By Scott Hiaasen and Jenny Staletovich
Scavenging the remnants of South Florida’s housing crisis, a partnership called Presscott Rosche appeared to gobble up almost three dozen foreclosed homes in Miami-Dade County last year. The company is currently listed as the owner of 12 homes worth about $3.5 million, according to the Miami-Dade property appraiser.
But this seemingly thriving business is, in many ways, an illusion. The name of the company’s agent listed in state records is fake. So are many of the deeds the company has filed in Miami-Dade Circuit Court to stake its claim to more than 30 houses and condos, a Miami Herald investigation has found.
The company has gained control of these homes — renting them out to unsuspecting tenants, in some cases — by filing dubious deeds and documents filled with legal-sounding jargon and shoddy punctuation.
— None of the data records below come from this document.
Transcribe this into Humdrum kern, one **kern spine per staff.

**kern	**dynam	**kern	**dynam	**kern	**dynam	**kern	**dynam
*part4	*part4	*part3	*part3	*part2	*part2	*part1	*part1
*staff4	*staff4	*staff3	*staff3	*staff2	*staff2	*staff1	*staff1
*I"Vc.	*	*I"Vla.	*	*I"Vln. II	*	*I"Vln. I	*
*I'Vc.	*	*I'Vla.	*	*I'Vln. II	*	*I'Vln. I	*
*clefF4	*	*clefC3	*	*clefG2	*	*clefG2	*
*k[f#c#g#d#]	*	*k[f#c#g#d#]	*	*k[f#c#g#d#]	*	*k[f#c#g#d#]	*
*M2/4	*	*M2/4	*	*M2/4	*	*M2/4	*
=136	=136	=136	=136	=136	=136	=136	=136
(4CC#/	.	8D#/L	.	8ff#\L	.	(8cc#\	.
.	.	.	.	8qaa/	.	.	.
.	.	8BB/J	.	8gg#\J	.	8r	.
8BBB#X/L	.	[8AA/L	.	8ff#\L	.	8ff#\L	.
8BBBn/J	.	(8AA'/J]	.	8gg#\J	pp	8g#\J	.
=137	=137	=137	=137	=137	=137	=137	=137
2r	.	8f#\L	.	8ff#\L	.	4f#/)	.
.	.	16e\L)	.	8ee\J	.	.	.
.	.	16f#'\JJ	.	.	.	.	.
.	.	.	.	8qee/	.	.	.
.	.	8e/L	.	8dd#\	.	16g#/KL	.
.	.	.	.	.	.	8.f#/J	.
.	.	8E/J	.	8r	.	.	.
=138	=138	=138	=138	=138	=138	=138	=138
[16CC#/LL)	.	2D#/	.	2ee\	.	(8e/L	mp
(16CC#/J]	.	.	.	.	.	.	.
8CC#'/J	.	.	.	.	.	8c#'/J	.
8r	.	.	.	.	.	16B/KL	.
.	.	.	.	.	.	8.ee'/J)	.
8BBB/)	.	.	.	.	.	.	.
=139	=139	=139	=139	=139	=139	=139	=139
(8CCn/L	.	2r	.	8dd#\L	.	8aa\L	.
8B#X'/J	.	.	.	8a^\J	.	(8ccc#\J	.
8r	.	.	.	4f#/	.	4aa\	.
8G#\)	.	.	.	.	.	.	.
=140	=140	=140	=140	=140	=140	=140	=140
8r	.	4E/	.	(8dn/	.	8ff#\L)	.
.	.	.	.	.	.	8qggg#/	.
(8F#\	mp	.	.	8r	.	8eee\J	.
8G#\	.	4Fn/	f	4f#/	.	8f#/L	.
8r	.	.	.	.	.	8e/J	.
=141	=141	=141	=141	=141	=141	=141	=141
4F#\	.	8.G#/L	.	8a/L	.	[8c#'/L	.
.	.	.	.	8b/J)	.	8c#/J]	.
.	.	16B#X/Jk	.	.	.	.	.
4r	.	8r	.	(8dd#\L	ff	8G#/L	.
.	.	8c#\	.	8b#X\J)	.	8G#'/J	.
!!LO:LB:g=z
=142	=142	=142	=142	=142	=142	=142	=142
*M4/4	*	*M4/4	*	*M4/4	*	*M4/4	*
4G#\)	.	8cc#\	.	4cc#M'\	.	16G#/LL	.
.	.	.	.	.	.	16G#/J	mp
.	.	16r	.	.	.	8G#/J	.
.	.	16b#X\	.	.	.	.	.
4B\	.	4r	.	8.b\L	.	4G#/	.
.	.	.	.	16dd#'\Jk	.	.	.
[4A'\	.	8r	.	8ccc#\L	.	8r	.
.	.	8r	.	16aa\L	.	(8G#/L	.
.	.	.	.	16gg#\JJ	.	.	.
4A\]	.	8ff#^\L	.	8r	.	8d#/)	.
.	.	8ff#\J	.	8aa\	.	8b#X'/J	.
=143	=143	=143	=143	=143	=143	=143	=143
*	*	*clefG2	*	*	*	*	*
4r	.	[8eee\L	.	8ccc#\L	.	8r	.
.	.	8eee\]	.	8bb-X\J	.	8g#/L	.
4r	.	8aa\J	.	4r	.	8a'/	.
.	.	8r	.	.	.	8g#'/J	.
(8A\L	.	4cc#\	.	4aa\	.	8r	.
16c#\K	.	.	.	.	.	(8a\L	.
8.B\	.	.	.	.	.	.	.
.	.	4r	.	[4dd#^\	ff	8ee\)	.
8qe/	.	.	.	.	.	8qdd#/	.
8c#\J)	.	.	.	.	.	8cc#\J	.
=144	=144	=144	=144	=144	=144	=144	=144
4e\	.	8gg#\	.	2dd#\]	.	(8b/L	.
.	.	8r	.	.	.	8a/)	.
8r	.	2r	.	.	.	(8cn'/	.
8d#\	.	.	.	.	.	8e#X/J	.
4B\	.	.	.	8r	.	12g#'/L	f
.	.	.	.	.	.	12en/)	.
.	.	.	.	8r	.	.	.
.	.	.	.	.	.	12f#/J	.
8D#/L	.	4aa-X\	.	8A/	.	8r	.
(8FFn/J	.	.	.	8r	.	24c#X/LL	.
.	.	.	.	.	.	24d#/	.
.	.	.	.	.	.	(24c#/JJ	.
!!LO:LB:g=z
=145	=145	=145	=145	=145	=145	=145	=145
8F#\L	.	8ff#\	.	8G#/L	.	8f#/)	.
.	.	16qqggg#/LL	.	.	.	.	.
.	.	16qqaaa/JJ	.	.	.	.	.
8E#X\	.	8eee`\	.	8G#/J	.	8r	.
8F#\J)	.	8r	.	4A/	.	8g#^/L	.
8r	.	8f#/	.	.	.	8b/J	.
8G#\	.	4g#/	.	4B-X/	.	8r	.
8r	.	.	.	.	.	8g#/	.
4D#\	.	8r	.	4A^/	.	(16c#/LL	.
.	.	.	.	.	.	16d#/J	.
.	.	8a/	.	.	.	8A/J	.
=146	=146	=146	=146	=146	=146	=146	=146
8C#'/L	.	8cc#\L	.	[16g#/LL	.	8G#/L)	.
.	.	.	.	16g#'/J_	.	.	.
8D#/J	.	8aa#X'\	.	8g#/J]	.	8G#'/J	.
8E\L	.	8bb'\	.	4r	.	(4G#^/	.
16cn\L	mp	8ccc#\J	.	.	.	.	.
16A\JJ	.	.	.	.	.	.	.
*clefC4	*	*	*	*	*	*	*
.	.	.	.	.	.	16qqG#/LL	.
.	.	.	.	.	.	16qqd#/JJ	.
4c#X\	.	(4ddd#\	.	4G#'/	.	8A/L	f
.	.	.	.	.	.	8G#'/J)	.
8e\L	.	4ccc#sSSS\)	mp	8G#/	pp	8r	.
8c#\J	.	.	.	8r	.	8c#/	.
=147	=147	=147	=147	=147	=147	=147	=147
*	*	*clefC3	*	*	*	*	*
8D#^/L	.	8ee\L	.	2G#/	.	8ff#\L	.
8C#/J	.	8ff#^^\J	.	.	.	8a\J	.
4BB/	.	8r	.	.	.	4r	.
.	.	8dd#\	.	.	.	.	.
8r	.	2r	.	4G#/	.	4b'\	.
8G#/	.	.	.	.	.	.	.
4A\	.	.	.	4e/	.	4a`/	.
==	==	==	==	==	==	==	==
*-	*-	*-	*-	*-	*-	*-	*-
The author of many of these documents calls himself an “attorney in fact,” though he is not, in fact, a licensed attorney in Florida.
“I never saw anything like that. It wasn’t even spelled right,” said Shelley Hallen, an actual attorney who beat back Presscott Rosche’s efforts to evict four college students from a Coral Gables house last fall.
“They’re brazen,” said Frank Lopez, who says he found three people from Presscott Rosche inside a $700,000 Kendall house he owns. “They forged my signature, forged my wife’s signature.”
Despite complaints about the company, Presscott Rosche has managed to vex police and prosecutors: A Presscott Rosche associate was arrested for burglary in November for allegedly breaking into a vacant home, yet Miami-Dade prosecutors dropped the case, saying they couldn’t prove the man didn’t have permission to use the house.
Miami-Dade police detectives are continuing to investigate the company for possible fraud, The Herald has learned. Presscott Rosche representatives declined to comment or could not be reached.